Edouard was five or six, and I had found him a pony — really, an island horse. He rode beautifully. In fact, he rode better than I did, and he was polite, attentive, and very excited to be out in the country with a real knight.

‘You don’t have your big sword,’ he said accusingly.

‘No,’ I admitted.

‘What if the Saracens attack us?’ he asked.

I pointed over the great blue horizon. ‘The sea protects us. Before the Saracens could come here they would have to assemble a fleet.’

‘You would kill them all anyway,’ he said. ‘Maman says so.’

There is something disagreeable in the flattery of a child, second-hand. ‘Eduard, being a knight is not all killing,’ I said.

‘Is it not?’ he asked with the terrible disinterest of the young child. ‘When I grow up, I will kill anyone I don’t like.’

I had not spent enough time with children to know how to handle this.

Miles, on the other hand, had a variety of brothers. ‘Even the ones who surrender?’ he asked. He smiled as he said it.
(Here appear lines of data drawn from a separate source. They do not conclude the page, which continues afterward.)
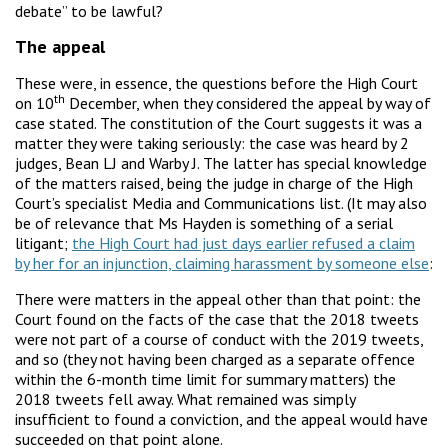
debate” to be lawful?
The appeal
These were, in essence, the questions before the High Court
th
on 10
December, when they considered the appeal by way of
case stated. The constitution of the Court suggests it was a
matter they were taking seriously: the case was heard by 2
judges, Bean LJ and Warby J. The latter has special knowledge
of the matters raised, being the judge in charge of the High
Court’s specialist Media and Communications list. (It may also
be of relevance that Ms Hayden is something of a serial
litigant;
the High Court had just days earlier refused a claim
by her for an injunction, claiming harassment by someone else
:
There were matters in the appeal other than that point: the
Court found on the facts of the case that the 2018 tweets
were not part of a course of conduct with the 2019 tweets,
and so (they not having been charged as a separate offence
within the 6-month time limit for summary matters) the
2018 tweets fell away. What remained was simply
insufficient to found a conviction, and the appeal would have
succeeded on that point alone.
Eduard looked pained. Here I had been at the point of imagining him a violent recreant. When I knew children better, I learned that they merely experiment with ideas, and look to adults for encouragement. Some children are encouraged even when adults do not mean them to be.

Miles cut across that. ‘Think about the word “gentil”,’ he said.

The boy pointed at me. ‘But Sieur Guillaume is a great knight, and he kills everyone! This is what Maman said.’

‘Look!’ cried Marc-Antonio. He’d found us a target for our birds, and he halloo’ed at the flock of birds. His intervention couldn’t have been more timely.

I resolved to spare someone as soon as possible.

The time passed pleasantly. I suspect it was made better for the five of us that we arrived on the wings of a famous victory, and that we had, apparently, been seen to be important in it. I say this with some amusement. It was a hot fight, and a desperate one, one of the harshest I had seen until that moment, and I had no way to judge the importance of my own role, or my friends’. I had been in fights where I knew I had turned the tide — the bridge at Meux comes to mind — but at the sea fight off Euboea, I fought, and that’s all I know.